Das alles kenne ich aus anderen Filmen. Hier jedoch sieht die Sache anders aus: Hier muß laut Drehbuch gefickt werden, richtig gefickt! Direkt vor der Kamera, mit allem drum und dran und in allen Stellungen, auch mit dem Mund. Die Geschlechtsorgane müssen vor und während des Fickens klar und deutlich zu sehen sein, vor allem der Ständer. Jedoch allen hängen die Schwänze schlapp herunter. Auch wenn der Produzent und der Regisseur, Jushi Terajama, einen Vertrag miteinander unterschrieben haben, daß mindestens sechs Geschlechtsakte (das heißt, daß ich allein fünf Mädchen vor der Kamera ficken muß) gefilmt werden müssen. Eines der japanischen Mädchen, die ich ebenfalls ficken muß und die ich auch nach Drehschluß im Hotel stoße, nimmt sich der anderen Schlapp-Schwänze an. Das sieht so aus: Sie geht mit dem jeweiligen Schlapp-Schwanz in eine dunkle Ecke des Studios und lutscht so lange an dem jeweiligen Schwanz herum, bis er sich endlich strafft und zu einem halbwegs akzeptablen Ständer aufrichtet. Sie muß genau wissen, wann sie mit dem Saugen aufzuhören hat. Auf keinen Fall darf der Schwanz zu spritzen anfangen, das darf er nur vor der Kamera.
Sobald also einer dieser Schlapp-Schwänze sich aufzustellen beginnt, läuft das Mädchen in Windeseile zu Terajama und gibt das Zeichen, daß der Schwanz gefilmt werden kann. Oft geschieht es, daß der jeweilige Schwanz zwar im heißen, gierigen Mund des Mädchens und durch ihre Saugarbeit straff gemolken wurde - jedoch in der unerträglichen, schweren, feuchten Tropen-Hitze, die wie Sandsäcke auf den Hoden lastet, geht der Blutdruck in dem jeweiligen Schwanz ohne Melkmädchen wieder schnell zurück und der Ständer bricht zusammen, bevor die Kamera läuft.
Ich selbst lange von Zeit zu Zeit meinem Fötzchen in die Schlüpfer und ziehe den scharfen Geruch tief ein. Oder ich lutsche den salzigen SChweiß aus den langen Haaren unter ihren Achselhöhlen.
Das geht mir wie eine Impfung ins Blut und mein Fiedelbogen spannt sich sofort von neuem.
Von langem Stehvermögen kann natürlich bei der mörderischen Temperatur nicht die Rede sein, und die erste Aufnahme muß sitzen.

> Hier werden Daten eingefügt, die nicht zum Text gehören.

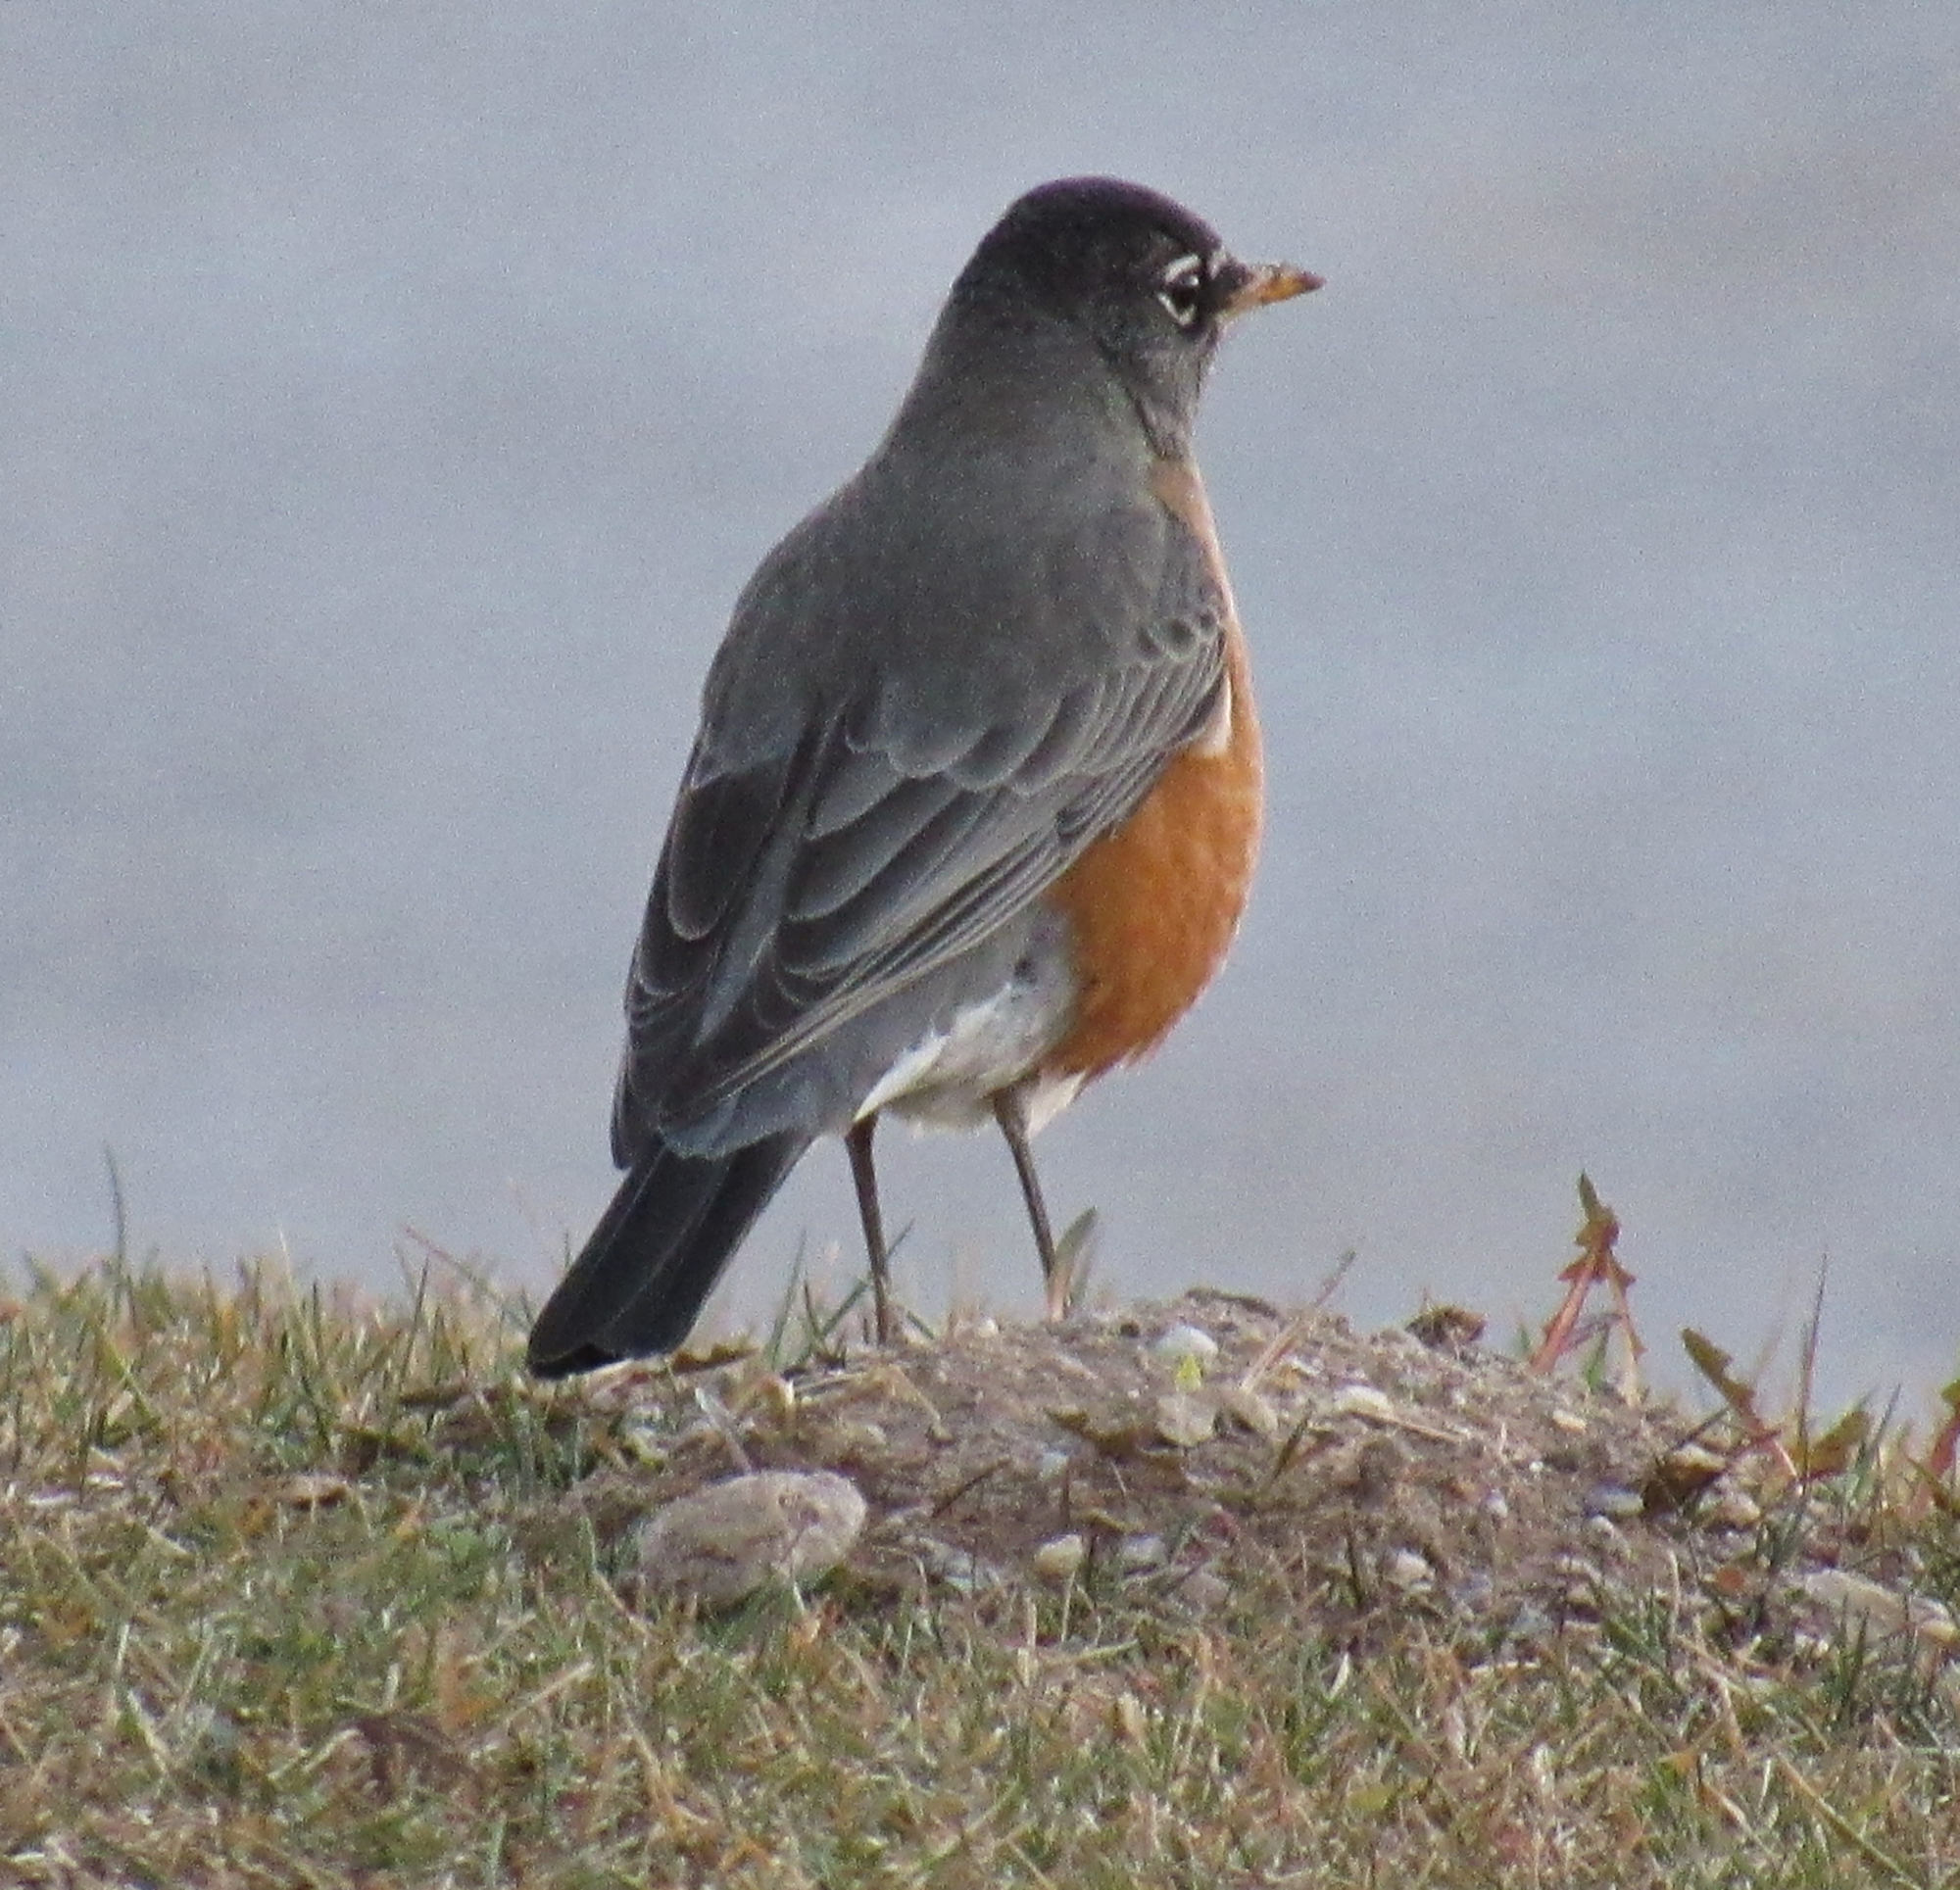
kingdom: Animalia
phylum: Chordata
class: Aves
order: Passeriformes
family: Turdidae
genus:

Das Mädchen mit dem köstlichen Käse, die ich laut Drehbuch in ein Bordell gebe, bekommt während einer Szene des Films einen Nervenzusammenbruch - als ihr im besagten Bordell ein mechanischer Schwanz von einer Art Fick-Maschine eingeführt wird: Sie schmeißt sich auf den schleimigen, kalten Sandboden des Studios und wälzt sich schreiend und kreischend im Dreck - niemand kann sich ihr nähern. Ich beruhige sie liebevoll und führe sie in meine Garderobe, wo ich sie über den Schminktisch vor dem Spiegel beuge und sie roh und gründlich von hinten ficke. Dann ist es wieder gut."

Klaus Kinski, Ich brauche Liebe, München 1991, 404ff.